RUTH SUNDERLAND: Digging deep Down Under with mining company BHP’s disappointing move

RUTH SUNDERLAND: Digging deep Down Under with mining company BHP’s disappointing move

When your nickname is ‘The Big Australian’, it’s a clue as to your status in national life. No, not Crocodile Dundee or David Campese, but BHP, the quintessentially Aussie mining company. 

The plan to move its main stock market listing to Sydney is not as emotive in the UK as Unilever’s abortive attempt to move to Rotterdam, which was scuppered after campaigning by this newspaper and opposition from shareholders. 

BHP only listed here as recently as 20 years ago when it merged with Billiton of South Africa. It has no mining operations in the UK and is in reality a brass plate presence with an office in central London. 

BHP only listed in the UK as recently as 20 years ago when it merged with Billiton of South Africa

The global headquarters are in Melbourne and UK beneficial shareholders account for only around 10pc of the register. Activist investors Elliott have been pressing BHP bosses to consolidate the listing, but in London. 

So why choose Sydney? BHP signed undertakings to remain an Australian company twenty years ago but the real reason is that the Aussie-listed shares trade at a premium to their London counterparts. That is partly because of kinder tax treatment of dividends Down Under. 

We have Gordon Brown to thank for the stripping away of dividend tax credits for pension fund investors, back in the days of New Labour. Another factor is that politicians in Australia, including the Prime Minister Scott Morrison, are not shy of speaking out in defence of their companies. What a contrast with their laissez-faire brethren here. 

UK investors will still be able to hold shares, but the company will fall out of the FTSE100, so will no longer be included in tracker funds. All that said, BHP’s move is still disappointing, and a blow to the status of London as a financial centre, particularly at a time when the stock exchange is trying to attract new listings post Brexit. 

Young gun 

Aged 41, private equity prodigy Shonnel Malani is already chairman of defence company Cobham and on the board of another, Laird. If Advent International, the US private equity house where he is a managing director, succeeds in swallowing Ultra Electronics, his sway over the sector will be even greater. It is an impressive achievement for the former investment banker, a Harry Potter fan, to chair a UK defence company barely into his forties. 

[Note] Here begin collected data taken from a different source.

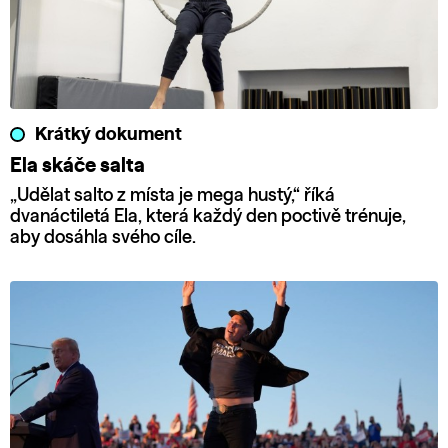
Krátký dokument
Ela skáče salta
„Udělat salto z místa je mega hustý,“ říká
dvanáctiletá Ela, která každý den poctivě trénuje,
aby dosáhla svého cíle.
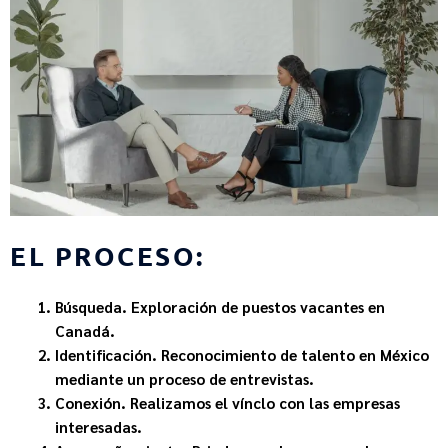
EL PROCESO:
Búsqueda.
Exploración de puestos vacantes en
Canadá.
Identificación.
Reconocimiento de talento en México
mediante un proceso de entrevistas.
Conexión.
Realizamos el vínclo con las empresas
interesadas.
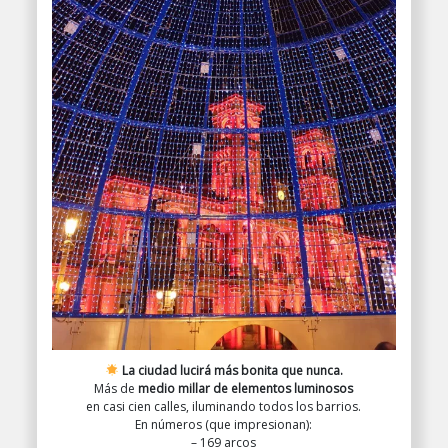
La ciudad lucirá más bonita que nunca.
Más de
medio millar de elementos luminosos
en casi cien calles, iluminando todos los barrios.
En números (que impresionan):
– 169 arcos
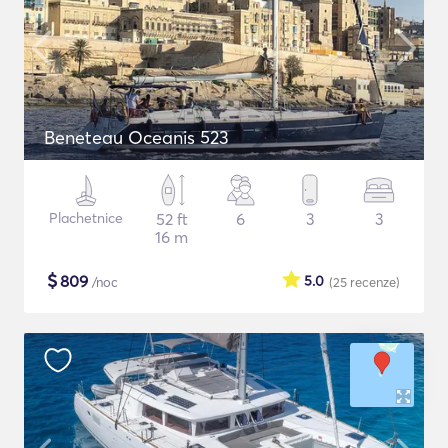
Beneteau Oceanis 523
Plachetnice
52 ft
6
3
3
16 m
$
809
5.0
/noc
(25
recenze
)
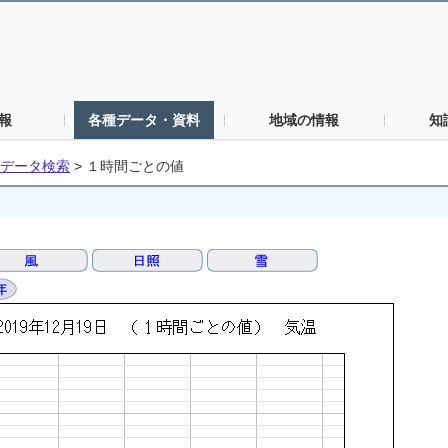
報
各種データ・資料
地域の情報
知
データ検索
>
１時間ごとの値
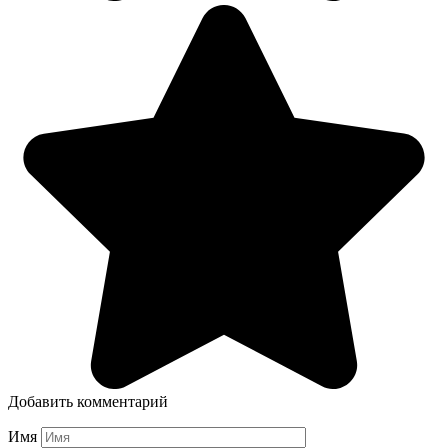
Добавить комментарий
Имя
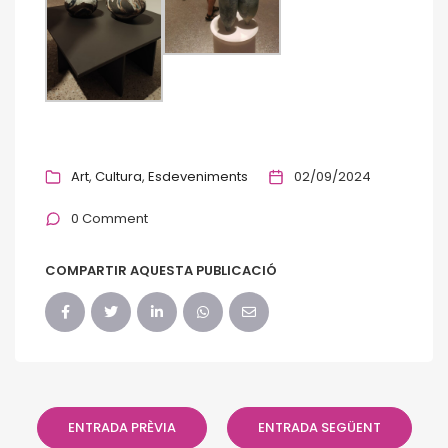
Art
Cultura
Esdeveniments
02/09/2024
0 Comment
COMPARTIR AQUESTA PUBLICACIÓ
ENTRADA PRÈVIA
ENTRADA SEGÜENT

The robust jobs market is another sign of the economy rebounding as Covid restrictions ease

The robust jobs market is another sign of the economy rebounding as Covid restrictions ease

Mr Malani’s peers are two or even three decades older. Neil Johnson, the chairman of Qinetiq, is 71, began his Army career at Sandhurst and commanded the 4th Battalion Royal Green Jackets. In the commercial world, he is a veteran of the engineering and auto industries. The chairman of Senior, which has resisted private equity predators, is Ian King, 65, a long serving former chief executive of BAE Systems. Sir Roger Carr, 74, a renowned industrialist and stalwart of corporate Britain, is in the chair at BAE. 

At Rolls-Royce, 70-year-old Sir Ian Davis, formerly of McKinsey and the Cabinet Office, steps aside next month. He makes way for one of the country’s most respected businesswomen, Anita Frew, 64, chairman of Croda, a director at BHP and former deputy chair at Lloyds Bank. 

Perhaps Mr Malani is a veritable wizard and Muggle rules don’t apply. But defence is a highly sensitive sector where long experience and seasoned judgment are thought to count. Private equity is breaking the mould. 

Nice work 

The robust jobs market is another sign of the economy rebounding as Covid restrictions ease. Vacancies are at a record high and the annual growth in average pay, albeit from a low comparator, was a stonking 7.4pc or 8.8pc including bonuses. The balance of power, at least in some sectors where there are staff shortages, has tilted in favour of employees, for the time being. 

One recruitment specialist opined that businesses must ‘demonstrate values that mirror candidates’ interests by developing inclusive company culture that fosters loyalty’. Whatever that means in practice, once upon a time a good pay packet and promotion prospects were considered sufficient. 

Employers now are being told they have to offer flexible working in future or risk being shunned by talented staff. Covid has prompted a wholesale rethink about work but the long-term result is unlikely to be flexible woke Nirvana. The primary purpose of business is serving customers and making profits. Working practices need to flow from that.